Au rappel de la longue liste de prélats assassinés dans notre pays, les circonstances de ces assassinats et le «silence» des enquêtes qui ont suivi, la position des évêques atteste que les prélats catholiques ont une place particulière dans la vie sociale, au moins parce que ceux qui ont une foi catholique flamboyante leur font confiance. Cette confiance ouvre sur des confidences dont le poids, insupportable pour les épaules frêles des chrétiens, trouve un indiscutable soulagement au confessionnal des paroisses. Devenir prêtre catholique vous expose donc à un haut risque d'assassinat! La position des évêques inquiète cependant l'Etat dont le rôle protecteur a été rappelé par la déclaration épiscopale. Certains disent que les évêques mettent la pression sur les autorités judiciaires. Ce n'est pas faux ! Au demeurant, cette pression est compréhensible. Une enquête est ouverte, elle ne doit pas s'enliser.

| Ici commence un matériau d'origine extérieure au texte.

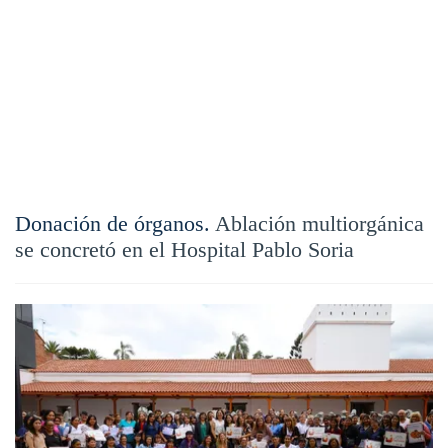
Donación de órganos.
Ablación multiorgánica
se concretó en el Hospital Pablo Soria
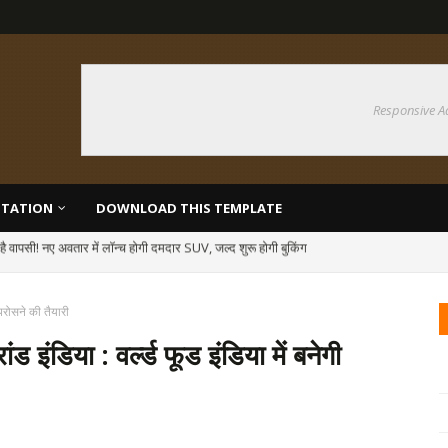
Responsive A
TATION
DOWNLOAD THIS TEMPLATE
ैंकिंग, अब 24 घंटे उठा सकेंगे इन सर्विसेज का फायदा
ी परोसने की तैयारी
ड इंडिया : वर्ल्ड फूड इंडिया में बनेगी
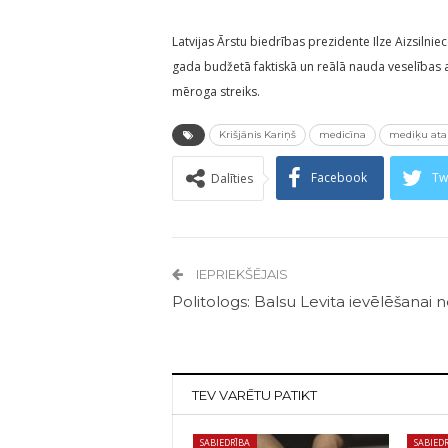
Latvijas Ārstu biedrības prezidente Ilze Aizsilni
gada budžetā faktiskā un reālā nauda veselības 
mēroga streiks.
Krišjānis Kariņš
medicīna
mediķu ata
Facebook
Tw
Dalīties
IEPRIEKŠĒJAIS
Politologs: Balsu Levita ievēlēšanai n
TEV VARĒTU PATIKT
SABIEDRĪBA
SABIED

Certes, la position des évêques ferme la porte du suicide, mais elle ouvre une autre porte, celle de la recherche scientifique d'éléments susceptibles d'éclairer suffisamment, convenablement et complètement l'opinion. Dans l'immense mystère de la volonté divine, l'assassinat de Mgr Jean-Marie Benoît apparaît donc comme la porte vers la vérité criminelle. Seul l’Etat dispose de moyens pour découvrir et révéler cette vérité criminelle. Qui a tué l'évêque de Bafia ? Quels étaient ses mobiles ? Quels est son mode opératoire ? A-t-il agi en commandite ? Si oui, qui l'a commandité ? A-t-il agi seul ? Si non, y'a-t-il association de malfaiteurs ? Qui sont les associés ? Autant d'éléments que recouvre la vérité criminelle. L'Etat a l'obligation de garantir la sécurité des hommes et de leurs biens sur un territoire où son autorité est effective, permanente et légitime. C'est une obligation de moyens. Autrement dit, tous les moyens doivent être mis en oeuvre pour que personne ne perde la vie par assassinat, à cause de sa race, de sa tribu, de sa foi, de son métier, de sa conviction politique, de son opinion ou de son serment. Et si une vie venait quand même à être perdue, les pouvoirs publics doivent mettre tous les moyens appropriés en mouvement pour rechercher les assassins, les interpeller et les attraire devant les tribunaux de la République. Pour qu’une sentence juste soit prononcée. L’Etat aura-t-il les moyens de répondre à cette demande populaire exprimée par les évêques ? L'Etat voudra-t-il mettre ces moyens à cette fin légitimement attendue ? Nous n'en doutons pas. Mais, nous voyons, d'ici, l’inquiétude de l'Etat laïc qui ne supporte pas qu'on lui dicte une voie de culte. Pour cet Etat laïc, l'exigence de vérité criminelle peut être relativisée, différée, pondérée, au nom de la raison d'Etat. Mais, la laïcité prônée n’implique-t- elle pas l’égal traitement sécuritaire et judiciaire des responsables de toutes les confessions autorisées d’une part, et de tous les citoyens d’autre part ? La demande de vérité et de justice des Evêques devient donc une demande citoyenne à fort impact. Puisse Dieu disposer le cœur des autorités judiciaires, afin qu'elles accèdent mentalement à cette exigence de vérité et de justice.